Now it is plain to be seen that we adults, with our fixed habit of learning about things from looking at them, have, in neglecting this means of approach to the child-brain, been losing a golden opportunity. If children learn more quickly and with less fatigue through their fingers than through their eyes, why not take advantage of this peculiarity—a peculiarity which extends even more vividly to child-memory, for it is established beyond question that a little child can remember the “feel” of a given object much more accurately and quickly than the look of it. It is easy to understand, once this explanation is given, the great stress that is laid, in Montessori training, on the different exercises for developing and utilizing the sense of touch.

One of the first things a child just admitted to a Casa dei Bambini is taught is to keep his hands scrupulously clean, because we can “touch things better” with clean finger-tips than with dirty ones. And, of course, he is allowed to take the responsibility of keeping his own hands clean, and encouraged to do it by the presence of the little dainty washstands, just the right height for him, supplied with bowl, pitcher, etc., just the right size for him to handle.
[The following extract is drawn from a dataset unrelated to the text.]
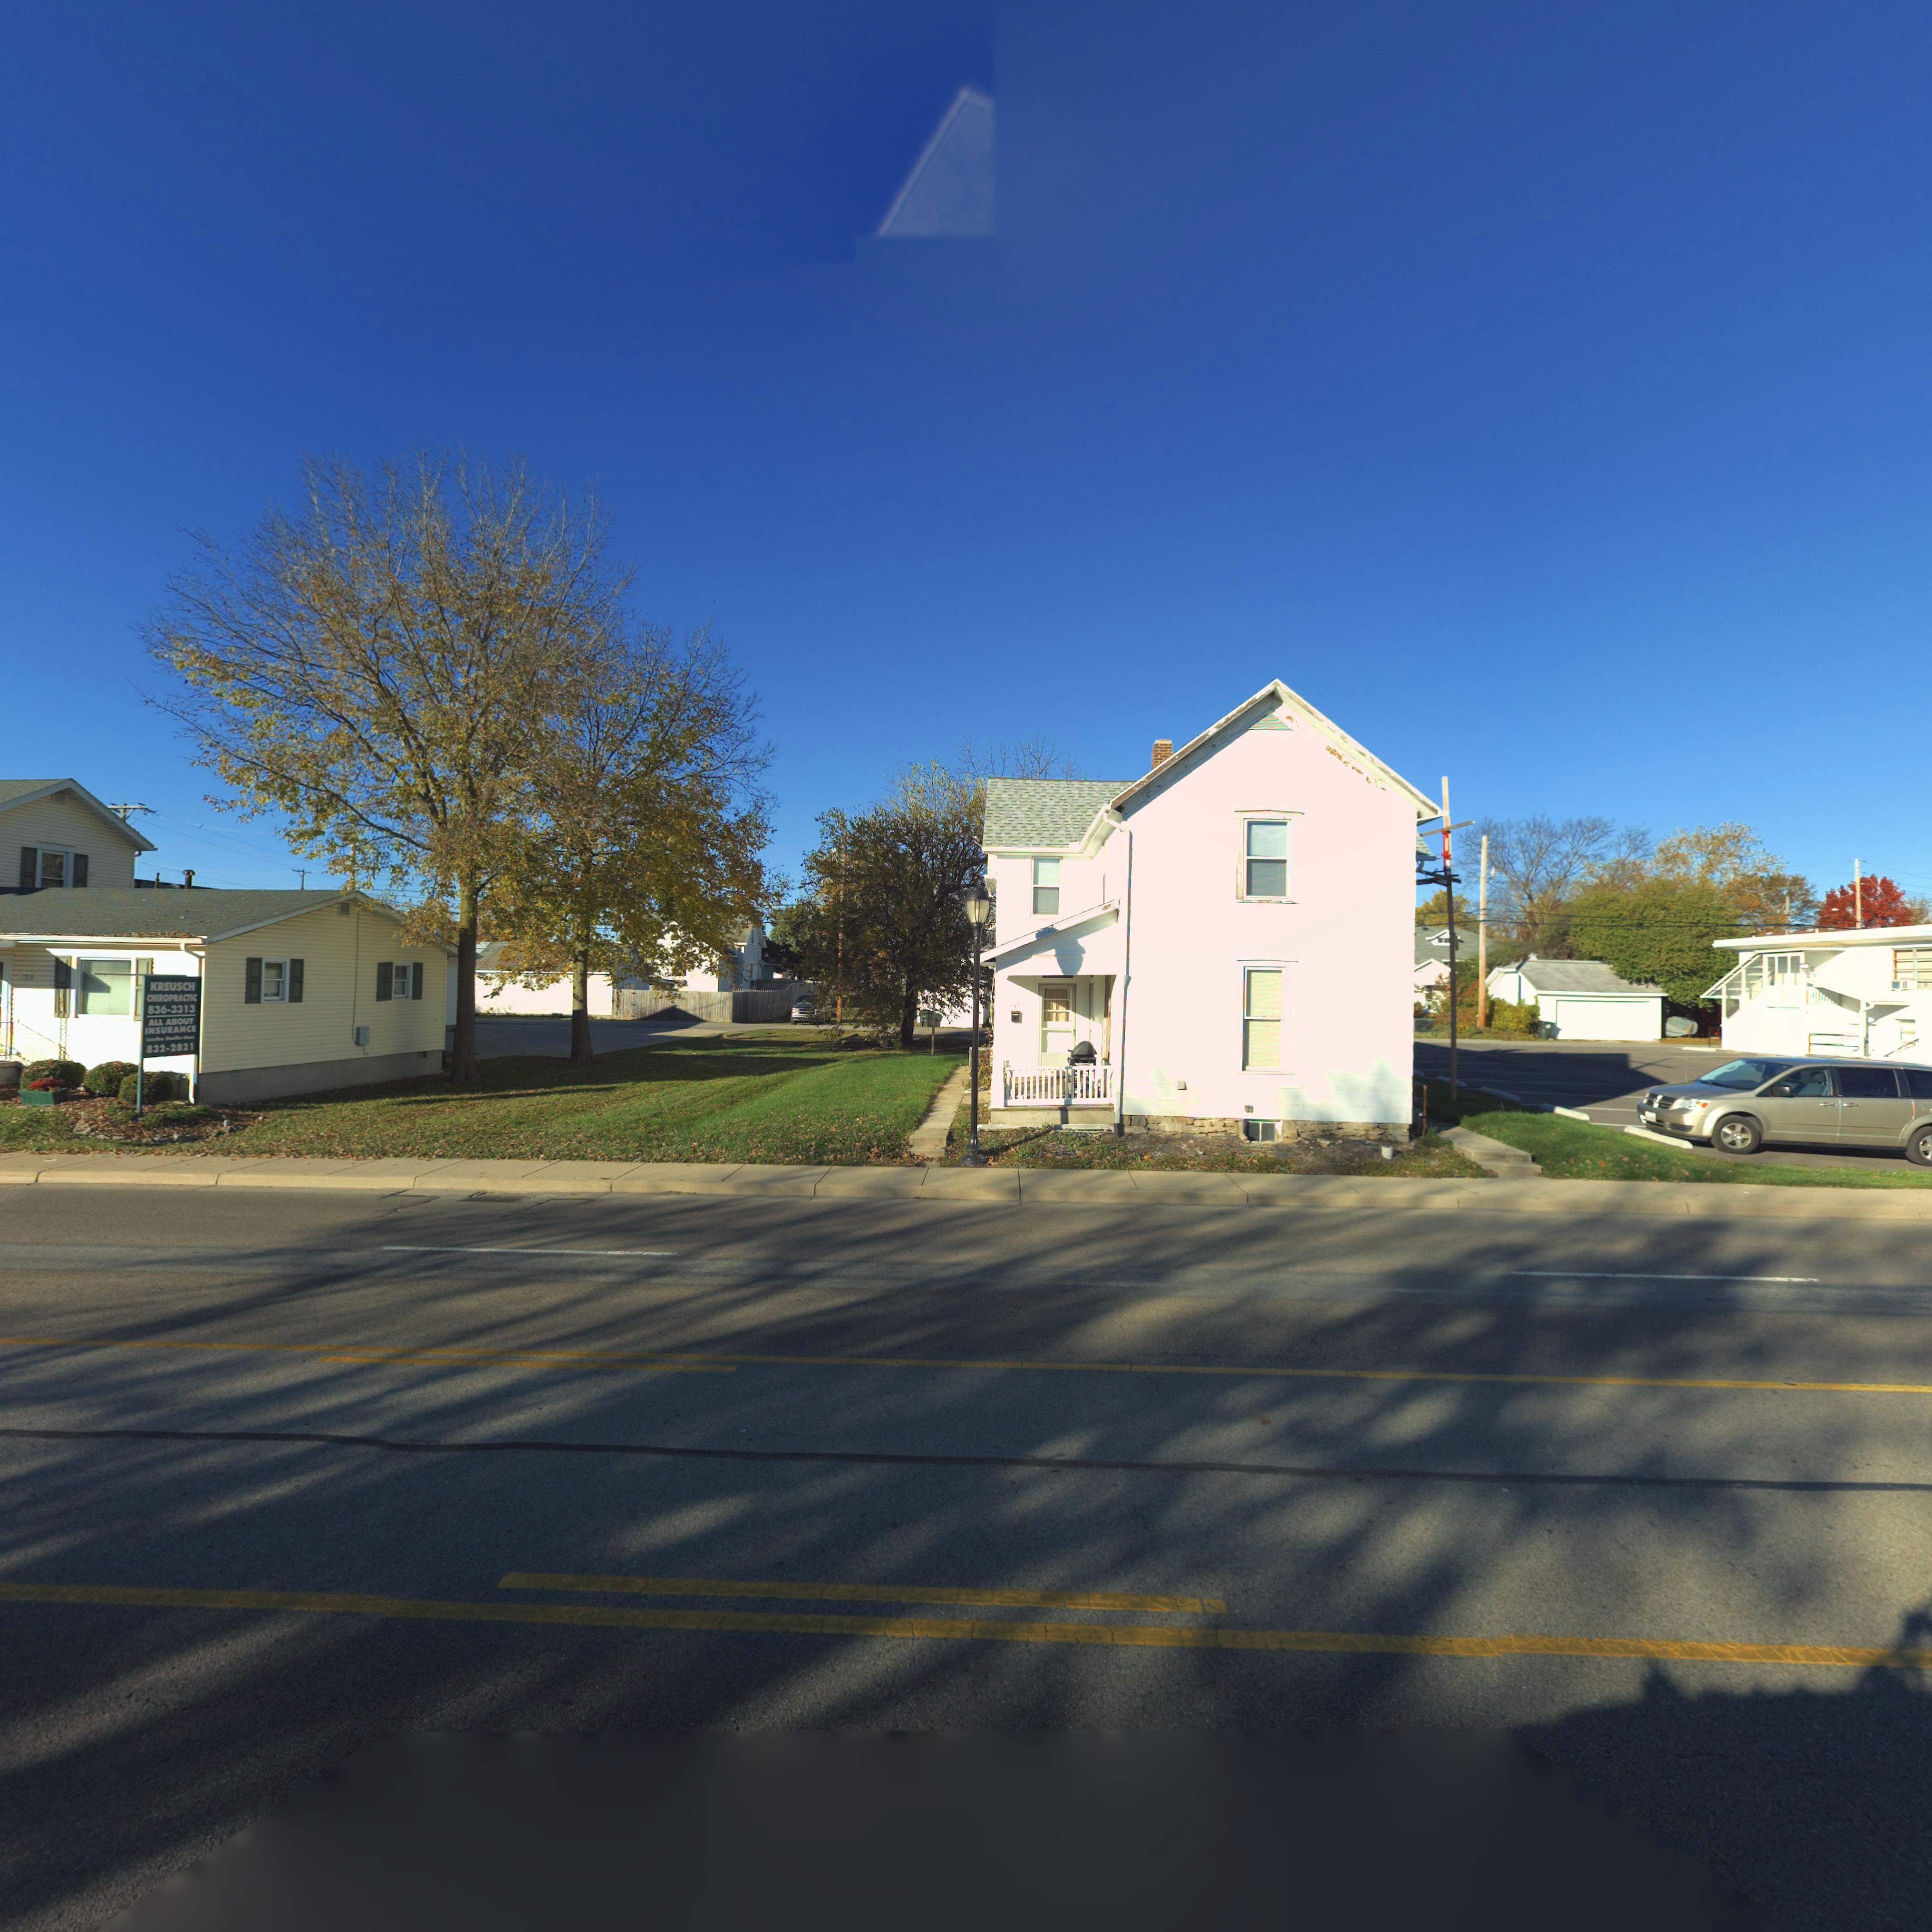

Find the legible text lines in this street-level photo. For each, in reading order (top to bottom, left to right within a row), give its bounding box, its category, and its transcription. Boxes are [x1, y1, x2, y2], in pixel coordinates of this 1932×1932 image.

The joy of the children in these simple little washstands, and their deft, delighted, frequent use of them is a reproach to us for not furnishing such an easily secured amelioration in the life of every one of our babies.

The education of the sense of touch, like all the Montessori exercises for the senses, begins with a few simple and strongly contrasting sensations and proceeds little by little, to many only very slightly differing sensations, following the growth of the child’s ability to differentiate. The child with clean finger-tips begins, therefore, with the first broad distinction between rough and smooth. He is taught to pass his finger-tips lightly, first over a piece of sandpaper, and then over a piece of smoothly polished wood, or glossy enameled paper, and is told briefly, literally in two words, the two names of those two abstract qualities.

Here, in passing, with the first mention of this sort of exercise, it should be stated that the children are taught to make these movements of the hand and all others like them always from left to right, so that a muscular habit will be established which will aid them greatly later when they come to “feel” their letters, which are, of course, always written from left to right.